[[ Data shown, beginning ]]

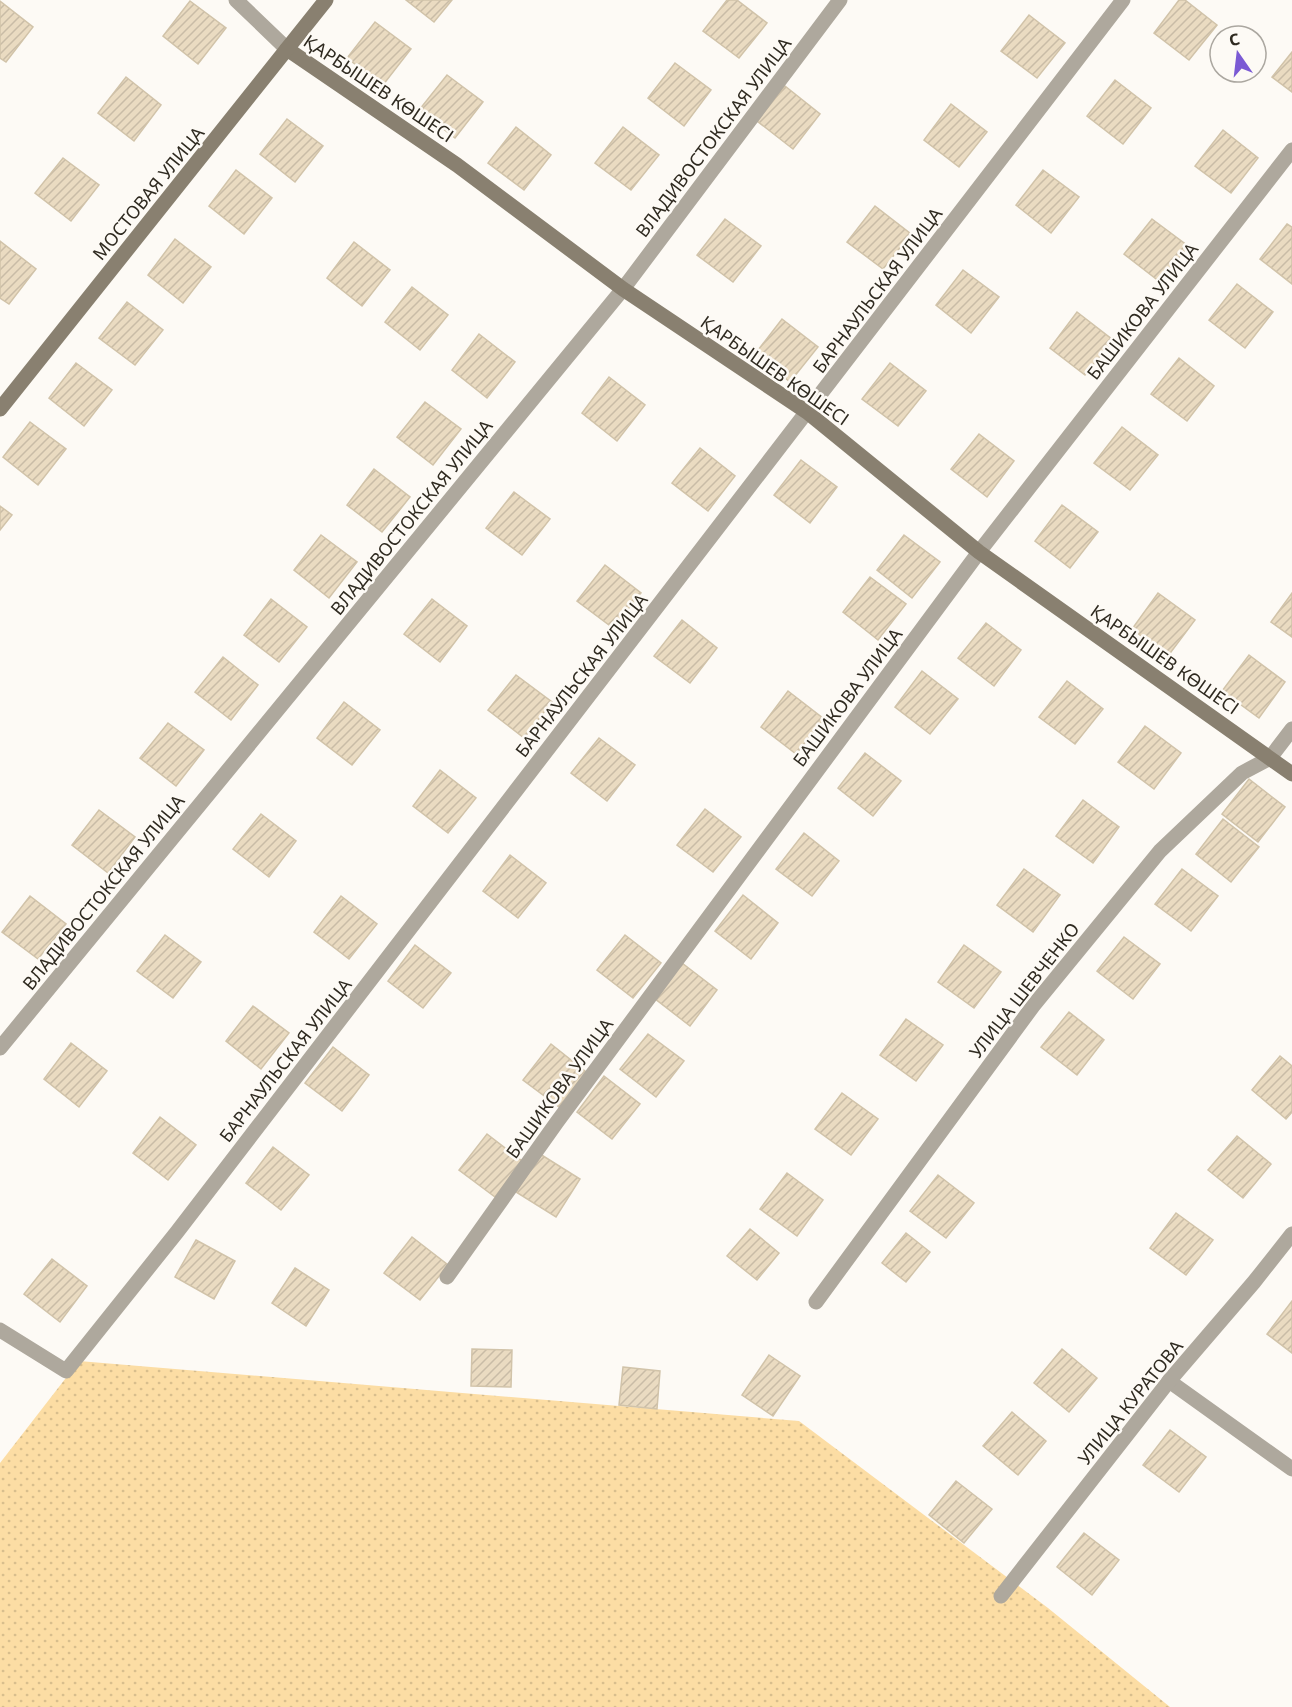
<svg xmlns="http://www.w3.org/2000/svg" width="1292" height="1707" viewBox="0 0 1292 1707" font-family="'Noto Sans',sans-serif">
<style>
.garden{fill:url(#garden-dots)}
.building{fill:url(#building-hatch);stroke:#d1c3a9;stroke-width:1.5}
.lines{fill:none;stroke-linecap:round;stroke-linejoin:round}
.street{stroke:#aea89d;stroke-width:15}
.secondary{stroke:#898070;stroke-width:15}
.labels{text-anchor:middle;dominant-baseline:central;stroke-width:5;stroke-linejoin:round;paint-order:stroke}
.street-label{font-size:18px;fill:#2f2a20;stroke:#fdfaf5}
</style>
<defs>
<pattern id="garden-dots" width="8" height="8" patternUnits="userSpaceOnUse" patternTransform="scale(1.5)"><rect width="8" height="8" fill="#fcdda4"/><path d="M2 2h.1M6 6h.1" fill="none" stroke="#d8be8d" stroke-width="1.8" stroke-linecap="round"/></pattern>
<pattern id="building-hatch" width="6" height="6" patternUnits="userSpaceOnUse" patternTransform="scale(1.5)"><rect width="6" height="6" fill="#eadbc1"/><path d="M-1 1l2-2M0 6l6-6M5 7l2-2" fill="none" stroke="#c9bca6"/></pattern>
</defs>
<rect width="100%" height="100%" fill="#fdfaf5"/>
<!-- garden -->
<path class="garden" d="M79 1361 799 1421 1048 1608 1170 1707H0V1463Z"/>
<!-- building -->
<g class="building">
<path d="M406 0H452L434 22Z"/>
<path d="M727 0H737L767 23 739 58 703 31Z"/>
<path d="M1179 0H1185L1217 25 1189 60 1154 33Z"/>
<path d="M0 1 33 27 6 62 0 58Z"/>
<path d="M190 1 226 28 198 64 163 36Z"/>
<path d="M1029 15 1065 43 1037 78 1001 51Z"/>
<path d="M375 22 411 49 383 85 347 58Z"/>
<path d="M1292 52V92L1272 77Z"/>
<path d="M675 63 711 90 684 126 648 98Z"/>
<path d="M447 75 483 102 455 138 419 110Z"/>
<path d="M126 77 161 105 134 141 98 113Z"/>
<path d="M1115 80 1151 108 1123 144 1087 116Z"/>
<path d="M785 86 820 114 793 149 757 121Z"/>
<path d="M951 104 987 132 959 167 924 140Z"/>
<path d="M287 119 323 146 295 182 260 154Z"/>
<path d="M516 127 551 155 524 190 488 163Z"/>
<path d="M623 127 659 155 631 190 595 163Z"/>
<path d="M1223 130 1258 158 1231 193 1195 166Z"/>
<path d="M63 158 99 185 71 221 35 193Z"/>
<path d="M236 170 272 198 244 234 209 206Z"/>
<path d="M1043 170 1079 197 1051 233 1016 205Z"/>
<path d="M875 206 911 234 883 269 847 242Z"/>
<path d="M725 219 761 246 733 282 697 255Z"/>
<path d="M1152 219 1188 246 1160 282 1124 254Z"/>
<path d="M1287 224 1292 227V284L1260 259Z"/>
<path d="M175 239 211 267 183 303 148 275Z"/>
<path d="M0 241 36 269 9 304 0 298Z"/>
<path d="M354 242 390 270 362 306 327 278Z"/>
<path d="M963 270 999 297 971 333 936 305Z"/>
<path d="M1237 284 1273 312 1245 348 1209 320Z"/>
<path d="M412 287 448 315 420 350 385 322Z"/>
<path d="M127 302 163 330 135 365 99 338Z"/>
<path d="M1077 312 1113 340 1085 375 1050 348Z"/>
<path d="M782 319 818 347 790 382 755 354Z"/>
<path d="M479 334 515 362 487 398 452 370Z"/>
<path d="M1179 358 1214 386 1187 421 1151 394Z"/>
<path d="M76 363 112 390 84 426 49 398Z"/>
<path d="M890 363 926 391 898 426 862 399Z"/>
<path d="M609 377 645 405 617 441 582 413Z"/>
<path d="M425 402 461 429 433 465 397 437Z"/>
<path d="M30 422 66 449 38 485 3 457Z"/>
<path d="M1122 427 1158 455 1130 490 1094 463Z"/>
<path d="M979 434 1014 461 987 497 951 469Z"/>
<path d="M700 448 735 476 708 511 672 483Z"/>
<path d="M801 460 837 487 810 523 774 495Z"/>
<path d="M374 469 410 497 382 532 347 505Z"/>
<path d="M514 492 550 519 522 555 486 528Z"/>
<path d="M1062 505 1098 532 1070 568 1035 541Z"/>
<path d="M0 506 12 515 0 530Z"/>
<path d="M321 535 357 562 329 598 294 570Z"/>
<path d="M904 535 940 562 912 598 877 570Z"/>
<path d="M605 565 641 593 613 628 577 601Z"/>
<path d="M870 577 906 604 878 640 843 612Z"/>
<path d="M1158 593 1195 620 1168 656 1132 629Z"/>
<path d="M1292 593V637L1271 622Z"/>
<path d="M271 599 307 627 279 662 244 635Z"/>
<path d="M432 599 467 626 440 662 404 634Z"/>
<path d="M682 620 717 648 690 683 654 656Z"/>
<path d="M986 623 1021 650 994 686 958 658Z"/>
<path d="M1249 655 1285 682 1259 718 1222 691Z"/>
<path d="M223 657 258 685 231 720 195 692Z"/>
<path d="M922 671 958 699 930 734 895 707Z"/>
<path d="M516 675 552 702 524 738 488 710Z"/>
<path d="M1067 681 1103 709 1075 744 1039 717Z"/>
<path d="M788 691 824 719 796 754 761 727Z"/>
<path d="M344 702 380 730 352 765 317 738Z"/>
<path d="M168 723 204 750 176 786 140 758Z"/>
<path d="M1145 726 1181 753 1154 789 1118 762Z"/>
<path d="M599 738 635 765 607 801 571 773Z"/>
<path d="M865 753 901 781 873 816 838 788Z"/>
<path d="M440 770 476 798 448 833 413 806Z"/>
<path d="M1249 779 1285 807 1258 842 1222 814Z"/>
<path d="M1083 800 1119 827 1093 863 1056 836Z"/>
<path d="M705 809 741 837 713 872 677 845Z"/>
<path d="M99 810 135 837 108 873 72 845Z"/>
<path d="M261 814 296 841 269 877 233 849Z"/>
<path d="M1223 819 1259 847 1231 882 1196 854Z"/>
<path d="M804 833 839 861 812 896 776 869Z"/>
<path d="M510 855 546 883 518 918 483 891Z"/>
<path d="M1024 869 1060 895 1033 932 997 905Z"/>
<path d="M1182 869 1218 896 1191 931 1155 904Z"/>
<path d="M743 895 778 923 751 959 715 931Z"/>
<path d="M30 896 66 924 38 959 2 932Z"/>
<path d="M341 896 377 924 349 959 314 932Z"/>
<path d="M165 935 201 962 173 998 137 971Z"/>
<path d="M625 935 661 963 633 998 597 970Z"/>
<path d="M1124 937 1160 964 1133 999 1097 971Z"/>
<path d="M415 945 451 973 423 1008 388 981Z"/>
<path d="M964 945 1001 972 974 1008 938 982Z"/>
<path d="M682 963 717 990 690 1026 654 998Z"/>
<path d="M253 1006 289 1033 261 1069 226 1041Z"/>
<path d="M1069 1012 1104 1040 1077 1075 1041 1047Z"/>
<path d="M906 1019 943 1045 916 1081 880 1055Z"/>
<path d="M648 1034 684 1061 656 1097 620 1069Z"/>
<path d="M71 1043 107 1071 79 1107 44 1079Z"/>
<path d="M551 1044 586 1072 559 1107 523 1080Z"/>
<path d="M333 1047 369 1075 342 1111 305 1083Z"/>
<path d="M1280 1056 1292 1066V1112L1286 1119 1252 1090Z"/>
<path d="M604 1076 640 1104 612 1139 577 1112Z"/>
<path d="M842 1093 878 1119 851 1155 815 1129Z"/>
<path d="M160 1117 196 1145 168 1180 133 1153Z"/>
<path d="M487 1134 522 1161 495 1197 459 1170Z"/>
<path d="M1237 1136 1271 1164 1243 1198 1208 1170Z"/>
<path d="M273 1147 309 1175 281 1210 246 1183Z"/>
<path d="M540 1154 580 1179 556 1217 516 1192Z"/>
<path d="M787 1173 823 1200 797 1236 760 1209Z"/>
<path d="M938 1175 974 1203 946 1238 910 1211Z"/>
<path d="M1176 1213 1213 1240 1186 1275 1150 1248Z"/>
<path d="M750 1229 779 1253 757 1280 727 1256Z"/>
<path d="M906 1233 930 1252 906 1282 882 1263Z"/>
<path d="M412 1237 448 1265 420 1300 384 1273Z"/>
<path d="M196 1240 235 1261 214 1299 175 1277Z"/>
<path d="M52 1259 87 1286 60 1322 24 1294Z"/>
<path d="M295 1268 329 1290 306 1326 272 1303Z"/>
<path d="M1292 1301V1353L1267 1334Z"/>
<path d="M472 1349 512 1350 511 1387 471 1386Z"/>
<path d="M1062 1349 1097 1378 1069 1412 1034 1383Z"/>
<path d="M769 1355 800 1376 773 1416 742 1395Z"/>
<path d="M623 1367 660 1371 657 1409 619 1405Z"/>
<path d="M1012 1412 1046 1441 1018 1475 983 1446Z"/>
<path d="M1170 1430 1206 1457 1179 1492 1143 1465Z"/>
<path d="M956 1481 992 1509 964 1543 929 1515Z"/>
<path d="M1084 1533 1119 1560 1092 1595 1057 1567Z"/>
</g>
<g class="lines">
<!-- street -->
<g class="street">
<path d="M236 0 287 49"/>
<path d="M0 1048 623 289 840 0"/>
<path d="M447 1277 557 1122 979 552 1292 150"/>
<path d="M816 1302 1033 1006 1160 851 1242 773 1270 758 1292 729"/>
<path d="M0 1330 66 1371 177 1232 1123 0"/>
<path d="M1169 1381 1292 1469"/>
<path d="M1001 1596 1169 1381 1254 1282 1292 1234"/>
</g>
<!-- secondary -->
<g class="secondary">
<path d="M287 49 457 165 623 289 807 412 979 552 1292 774"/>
<path d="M0 409 326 0"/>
</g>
</g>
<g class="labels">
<!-- street labels -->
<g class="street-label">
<text transform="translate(379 88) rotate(34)">ҚАРБЫШЕВ КӨШЕСІ</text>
<text transform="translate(713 137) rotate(-53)">ВЛАДИВОСТОКСКАЯ УЛИЦА</text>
<text transform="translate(148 193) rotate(-51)">МОСТОВАЯ УЛИЦА</text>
<text transform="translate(877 290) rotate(-53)">БАРНАУЛЬСКАЯ УЛИЦА</text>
<text transform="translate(1142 311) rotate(-52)">БАШИКОВА УЛИЦА</text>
<text transform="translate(775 370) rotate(35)">ҚАРБЫШЕВ КӨШЕСІ</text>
<text transform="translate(411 517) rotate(-51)">ВЛАДИВОСТОКСКАЯ УЛИЦА</text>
<text transform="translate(1165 659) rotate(35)">ҚАРБЫШЕВ КӨШЕСІ</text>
<text transform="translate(581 675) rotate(-52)">БАРНАУЛЬСКАЯ УЛИЦА</text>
<text transform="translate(847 697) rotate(-53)">БАШИКОВА УЛИЦА</text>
<text transform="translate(103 892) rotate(-51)">ВЛАДИВОСТОКСКАЯ УЛИЦА</text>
<text transform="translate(1024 990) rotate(-52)">УЛИЦА ШЕВЧЕНКО</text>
<text transform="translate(285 1060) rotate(-52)">БАРНАУЛЬСКАЯ УЛИЦА</text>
<text transform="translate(559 1088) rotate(-54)">БАШИКОВА УЛИЦА</text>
<text transform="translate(1130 1402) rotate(-51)">УЛИЦА КУРАТОВА</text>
</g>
</g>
<!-- north arrow -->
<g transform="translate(1238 54) rotate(346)"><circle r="28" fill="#fdfaf5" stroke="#aba7a0" stroke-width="1.5"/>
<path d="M0-4.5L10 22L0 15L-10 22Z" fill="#7b5ad4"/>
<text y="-9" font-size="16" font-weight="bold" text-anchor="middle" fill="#2f2a20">С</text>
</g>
</svg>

[[ Data shown, end ]]

(Exercise brief): From the listing above, collect each line in which the string "lines" appears.

(Task answer):
.lines{fill:none;stroke-linecap:round;stroke-linejoin:round}
<g class="lines">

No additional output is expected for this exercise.